I get so tired of hearing "isn't it great to have a strong christian in the white house". We all slip up sometimes but this is premeditated/planned out so don't give me any baloney about what great christian leaders we have.
Posted: May 6, 2005
1:00 a.m. Eastern
© 2005 Tribune Media Services, Inc.
"I am a desperate housewife!" With that plaintive lament, first lady Laura Bush stole the show at this year's White House Correspondents' Dinner.
I've been to nine of those dinners. The routine never changes. After presenting a few awards for good journalism, which nobody pays any attention to, the head of the press corps introduces the president of the United States. The president tries to be funny, but is usually not. He's followed by a stand-up comic, who is sometimes funny. Then everybody goes out and gets drunk.
But this year was different. President Bush had barely begun his remarks, launching into a tired old joke about a cattle guard, when the first lady groaned: "Oh, no!" To everyone's astonishment, she then stood up, walked to the podium and took over. It was obviously all scripted, but it was no less effective – and Laura Bush delivered an Oscar-winning performance. She was very funny. She delivered her lines with perfect timing.
But the biggest surprise was not what Laura Bush did. It was what she said. She was not only funny, she was downright dirty. Or at least suggestive. Put it this way: Her subject matter wasn't what you'd expect at a church picnic. And Laura Bush proved herself no church lady.
First, she joked about being a big fan of "Desperate Housewives," the sleaziest, raunchiest show on television, about a group of women cheating on their husbands, which the Parents Television Council condemned as full of "gratuitous sex, explicit dialogue, obscene language, violent content, and therefore unsuitable for children under 17." Then she told about going out with Condoleezza Rice, Karen Hughes and Lynne Cheney to Chippendales, the male stripper nightclub, where they ran into Justices Sandra Day O'Connor and Ruth Bader Ginsburg. "I won't tell you what happened," said the first lady, "but let's just say that the Secret Service's new code name for Lynne Cheney is Dollar Bill." (If you don't get that joke, you've never been to Chippendales – nor any female strip club).
That was still mild, compared to her next riff. To illustrate how uninformed President Bush was about ranching when they moved to Crawford, Mrs. Bush informed the world that he went out one morning to do the milking. Except he tried to milk a horse ... a male horse! (I'm sorry. I don't know about you, but, somehow, I can't shake the image of the most powerful man on earth manipulating a horse's penis.)
Once I picked myself up off the floor, three thoughts raced through my head. First (as is often the case with first ladies): Why isn't she the president? Second: What if Hillary Clinton had made the same joke about President Bill Clinton? The Religious Right would have roasted her alive!
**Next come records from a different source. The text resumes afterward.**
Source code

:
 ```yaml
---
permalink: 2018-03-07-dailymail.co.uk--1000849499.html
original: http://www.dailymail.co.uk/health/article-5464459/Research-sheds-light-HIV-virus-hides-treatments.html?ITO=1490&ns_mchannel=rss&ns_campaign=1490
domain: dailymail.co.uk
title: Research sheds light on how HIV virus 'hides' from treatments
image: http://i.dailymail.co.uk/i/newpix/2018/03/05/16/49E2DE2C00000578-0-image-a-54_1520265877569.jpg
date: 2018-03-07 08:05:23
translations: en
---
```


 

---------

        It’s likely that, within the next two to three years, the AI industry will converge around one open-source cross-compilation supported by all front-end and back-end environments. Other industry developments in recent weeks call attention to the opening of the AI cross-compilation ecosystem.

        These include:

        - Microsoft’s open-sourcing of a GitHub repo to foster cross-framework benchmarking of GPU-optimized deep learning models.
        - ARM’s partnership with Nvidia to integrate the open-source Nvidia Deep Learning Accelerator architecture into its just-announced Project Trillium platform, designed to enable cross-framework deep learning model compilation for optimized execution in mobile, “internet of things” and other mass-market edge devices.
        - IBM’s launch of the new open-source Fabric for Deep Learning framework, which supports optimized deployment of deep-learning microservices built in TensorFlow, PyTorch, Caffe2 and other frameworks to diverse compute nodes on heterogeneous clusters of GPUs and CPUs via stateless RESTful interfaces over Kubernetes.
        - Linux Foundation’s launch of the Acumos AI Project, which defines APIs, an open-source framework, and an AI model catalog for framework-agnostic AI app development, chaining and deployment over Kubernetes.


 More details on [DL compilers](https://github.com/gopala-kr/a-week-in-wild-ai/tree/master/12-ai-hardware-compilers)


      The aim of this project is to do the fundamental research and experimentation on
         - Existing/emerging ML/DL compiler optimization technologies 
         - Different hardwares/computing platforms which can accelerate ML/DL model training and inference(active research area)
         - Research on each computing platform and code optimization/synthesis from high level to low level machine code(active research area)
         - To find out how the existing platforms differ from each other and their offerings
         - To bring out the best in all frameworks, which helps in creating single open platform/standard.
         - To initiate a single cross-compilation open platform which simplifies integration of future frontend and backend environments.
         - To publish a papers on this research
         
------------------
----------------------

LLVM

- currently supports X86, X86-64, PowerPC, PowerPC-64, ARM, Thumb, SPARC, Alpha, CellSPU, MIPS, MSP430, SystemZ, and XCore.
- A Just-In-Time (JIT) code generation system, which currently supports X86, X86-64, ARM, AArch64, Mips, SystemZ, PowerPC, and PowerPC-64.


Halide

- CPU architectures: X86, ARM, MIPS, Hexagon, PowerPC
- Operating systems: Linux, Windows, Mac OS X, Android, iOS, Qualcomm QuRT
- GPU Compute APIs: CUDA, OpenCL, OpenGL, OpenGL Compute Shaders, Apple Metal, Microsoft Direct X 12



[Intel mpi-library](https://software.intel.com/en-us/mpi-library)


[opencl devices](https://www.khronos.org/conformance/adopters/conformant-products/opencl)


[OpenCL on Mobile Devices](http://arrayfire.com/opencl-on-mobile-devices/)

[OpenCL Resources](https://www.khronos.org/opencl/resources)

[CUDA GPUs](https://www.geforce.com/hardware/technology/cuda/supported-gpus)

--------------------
Which prompted my third thought: poor Laura Bush. Now she's going to get hammered big time for her potty mouth. After all, Whoopi Goldberg got fired for less. And Howard Stern was fined $1.75 million for joking about flatulence. The purity police are in such force these days, you can't say anything even slightly off-color without fear of being visited by the Federal Communications Commission, the FBI, the Traditional Values Coalition or a representative of Benedict XVI.
Boy, was I wrong about that one. We haven't heard one word of criticism about Laura Bush from religious conservatives like Jerry Falwell, Pat Robertson, Lou Sheldon or James Dobson – those same people who would have crucified Hillary. And we never will, either. For one simple reason: They're too beholden to President Bush. They need him to appoint extremist, right-wing judges. And they suck too much money from his faith-based initiative. They're in Bush's hip pocket. They don't dare criticize him, or the first lady, no matter how many racy stories she tells.
Now, that double standard may be annoying, but it's also revealing. Because it exposes leaders of the Religious Right for the phonies they are. They invoke the wrath of God whenever a liberal says something risque. Yet they remain silent whenever conservatives do the same. In the end, they've become so identified with one political party, they are nothing more than political hacks.
And for that, all Americans owe Laura Bush a great debt of gratitude. She not only provided us a great evening's entertainment, she also taught us a powerful lesson: "Don't pay any attention to those pious political preachers. God knows, I don't."